Hey guys,
So I have another problem. I need to check out a file from PVCS from an ASP.NET webpage. In order to do so I spawn a process that calls a batch file which sets some environment variables and then calls the pvcs command get.exe to get the file. This all works great when I run it on my local machine, but as soon as I deploy to the server all hell breaks lose. The website impersonates the main user, this happens in the web.config (still not sure if relevant).
After trial and error, I narrowed down the problem to communication with shared drives. PVCS drive is mapped in the server. So I made a small batch script that only does a cd to a directory on this shared drive and it failed. Code is simply "cd Z:/work/".
Google gave some answers and more questions still. Apparently impersonation and shared drives simply do not work.
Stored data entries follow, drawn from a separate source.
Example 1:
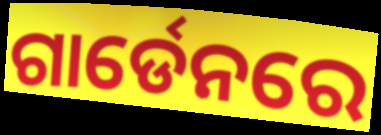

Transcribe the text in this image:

ଗାର୍ଡେନରେ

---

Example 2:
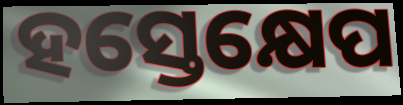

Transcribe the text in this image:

ହସ୍ତେକ୍ଷେପ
But I'm not certain if that pertains to spawned process using C# Process class. Though, given that the webpage works perfectly in my machine without impersonation, this might have something to do with it. C# spawned processes have limited permissions, but I don't think this is the problem since my code is failing in doing a simple cd Z:\work\.
So I created a console app which does the check out (same code as the webpage) and it worked in the web server without a problem. The problem only occurs when I spawned the process from the webpage in the webserver. I made some dummy code to test.
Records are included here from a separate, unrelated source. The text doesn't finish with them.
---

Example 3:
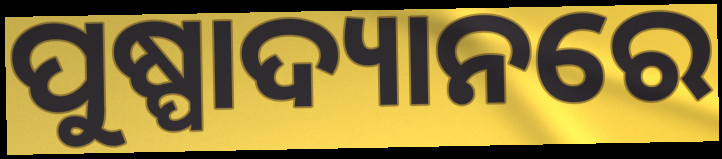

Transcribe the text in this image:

ପୁଷ୍ପାଦ୍ୟାନରେ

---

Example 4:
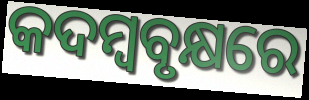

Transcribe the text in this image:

କଦମ୍ୱବୃକ୍ଷରେ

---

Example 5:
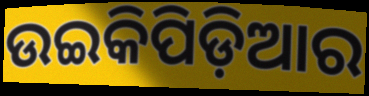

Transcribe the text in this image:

ଉଇକିପିଡ଼ିଆର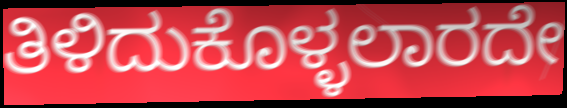
ತಿಳಿದುಕೊಳ್ಳಲಾರದೇ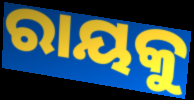
ରାୟକୁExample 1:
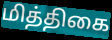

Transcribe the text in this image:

மித்திகை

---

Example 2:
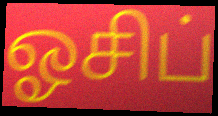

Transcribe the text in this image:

ஓசிப்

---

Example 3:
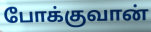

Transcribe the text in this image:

போக்குவான்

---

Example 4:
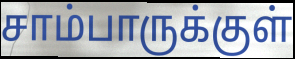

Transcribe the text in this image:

சாம்பாருக்குள்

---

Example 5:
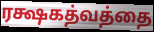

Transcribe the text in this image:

ரக்ஷகத்வத்தை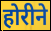
होरीनेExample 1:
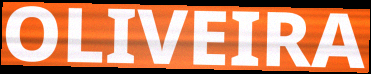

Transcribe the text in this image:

OLIVEIRA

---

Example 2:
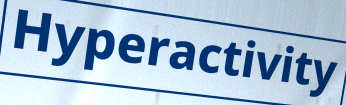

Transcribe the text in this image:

Hyperactivity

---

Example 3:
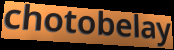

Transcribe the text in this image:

chotobelay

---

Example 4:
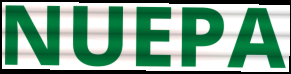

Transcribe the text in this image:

NUEPA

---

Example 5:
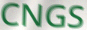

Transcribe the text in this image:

CNGSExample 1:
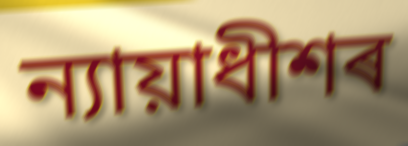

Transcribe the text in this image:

ন্যায়াধীশৰ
I even tried to call the console app from the website, but that still doesn't work.
public partial class _Default : System.Web.UI.Page
{
protected void Page_Load(object sender, EventArgs e)
{
}
protected void btnCheckout_Click(object sender, EventArgs e)
{
Command cmd = new Command(@"cmd", @"/c testpath.bat");
cmd.execute();
lblError.Text = cmd.stderr;
lblOutput.Text = cmd.stdout;
}
}
public class Command
{
// Private members
private Process process;
private int timeout;
// Public members
public string stderr { get; private set; }
public string stdout { get; private set; }
public string exception { get; private set; }
public bool done { get; private set; }
public int exitLevel { get; private set; }
/// <summary>
/// Construct a Command object that will be executed in a Windows environment.
/// </summary>
/// <param name="args">the command to execute in command prompt</param>
/// <param name="timeout">This is optional and consists of the time in milliseconds to wait for the command to finish. Default is 10 seconds.</param>
public Command(string exec, string args, string workingDir="", int timeout = 5000)
{
this.timeout = timeout;
this.exception = "";
process = new Process();
if (!string.IsNullOrEmpty(workingDir))
process.StartInfo.WorkingDirectory = workingDir;
process.StartInfo.FileName = exec;
process.StartInfo.Arguments = args;
process.StartInfo.UseShellExecute = false;
process.StartInfo.CreateNoWindow = true;
process.StartInfo.RedirectStandardError = true;
process.StartInfo.RedirectStandardOutput = true;
process.OutputDataReceived += process_OutputDataReceived;
}
void process_OutputDataReceived(object sender, DataReceivedEventArgs e)
{
if (!string.IsNullOrEmpty(e.Data))
{
stdout = e.Data;
}
}
public void execute()
{
try
{
process.Start();
process.BeginOutputReadLine(); // Note that the following three lines in any
stderr = process.StandardError.ReadToEnd(); // other order will deadlock.
process.WaitForExit(timeout);
}
catch (Exception e)
{
exception = e.Message;
Debug.WriteLine(e.Message + "\n" + e.StackTrace);
}
Thread.Sleep(1000);
}
}
Does anybody have any clue what my problem is?